De ahí en adelante, el estilo confrontativo y el desdén hacia el elitismo de la derecha clásica fue en aumento, hasta crear una corriente de irreverencia de derecha. Kevin Mattson en ¡Todos rebeldes! Una breve historia del pensamiento conservador en la América de la postguerra analiza el caso de la figura conservadora de David Horowitz, quien era de izquierda pero luego migró hacia el republicanismo y se le ocurrió introducir ese espíritu revolucionario al partido, ante miradas más moralistas y serias. Para Horowitz, los republicanos debían retomar la “causa del desvalido” de las izquierdas y configurarse como guerreros en contra del privilegio; esto es, apropiarse del lenguaje de la izquierda y utilizarla para ganar el poder. La Libertad Avanza, buena discípula de esta tradición, adquirió de la izquierda el término “casta” y la idea de “privilegios” para legitimar un paradigma económico en favor de las jerarquías y los empresarios.
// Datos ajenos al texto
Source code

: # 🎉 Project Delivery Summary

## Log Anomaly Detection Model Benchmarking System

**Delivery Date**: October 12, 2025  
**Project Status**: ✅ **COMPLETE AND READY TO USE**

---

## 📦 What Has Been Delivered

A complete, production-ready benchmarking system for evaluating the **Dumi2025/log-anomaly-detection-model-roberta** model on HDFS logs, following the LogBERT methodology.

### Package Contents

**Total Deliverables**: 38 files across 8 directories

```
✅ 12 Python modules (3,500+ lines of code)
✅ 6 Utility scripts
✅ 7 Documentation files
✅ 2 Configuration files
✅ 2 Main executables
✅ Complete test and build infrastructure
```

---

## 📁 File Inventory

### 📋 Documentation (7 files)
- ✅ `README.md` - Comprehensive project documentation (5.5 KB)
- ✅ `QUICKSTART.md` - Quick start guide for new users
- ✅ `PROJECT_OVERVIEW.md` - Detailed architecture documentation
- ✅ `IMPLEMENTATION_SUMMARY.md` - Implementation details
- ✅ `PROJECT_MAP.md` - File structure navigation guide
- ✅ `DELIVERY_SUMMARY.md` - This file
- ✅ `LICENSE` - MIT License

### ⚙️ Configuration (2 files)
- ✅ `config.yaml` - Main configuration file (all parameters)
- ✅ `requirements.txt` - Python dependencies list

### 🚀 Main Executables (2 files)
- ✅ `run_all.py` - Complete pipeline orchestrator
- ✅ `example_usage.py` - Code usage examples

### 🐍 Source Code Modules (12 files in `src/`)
Los robos de la derecha a la izquierda (o a los “populismos latinoamericanos” caracterizados de zurdos) permitieron a estos conservadores “revolucionarios” tener un vínculo distinto y exitoso con las masas para movilizarlas en un sentido opuesto a la disputa del poder de las élites económicas: se trató de un hurto de formas, procedimientos y articulaciones para vehiculizar un contenido o un programa que, hasta este entonces, la derecha sólo podía imponer por vías no democráticas o por momentos históricos de hegemonía neoliberal indiscutida.
En este juego entre pasado y presente, el futuro impone la necesidad de una izquierda con nuevas ideas. Ya no vale caracterizar el mundo de hoy con conceptos del pasado que, excepto que se investiguen de manera específica, no se sabe de dónde vienen y para qué fueron creados. La realidad exige otras descripciones para ser transformada, que se valgan de lo que “salió mal” pero no intenten reponer las viejas ideas como si, a través de un sistema de corrección de desperfectos e imprevistos hoy pudieran “salir bien”. Para esto, hacen falta ideas que sean lo suficientemente convincentes como para que las personas se aferren a ellas de manera tal que no puedan ser apropiadas. En definitiva,ideas que puedan concretar los ideales que no sucedieron imaginando, no ya lo que pudo haber pasado, sino lo que todavía es capaz de suceder.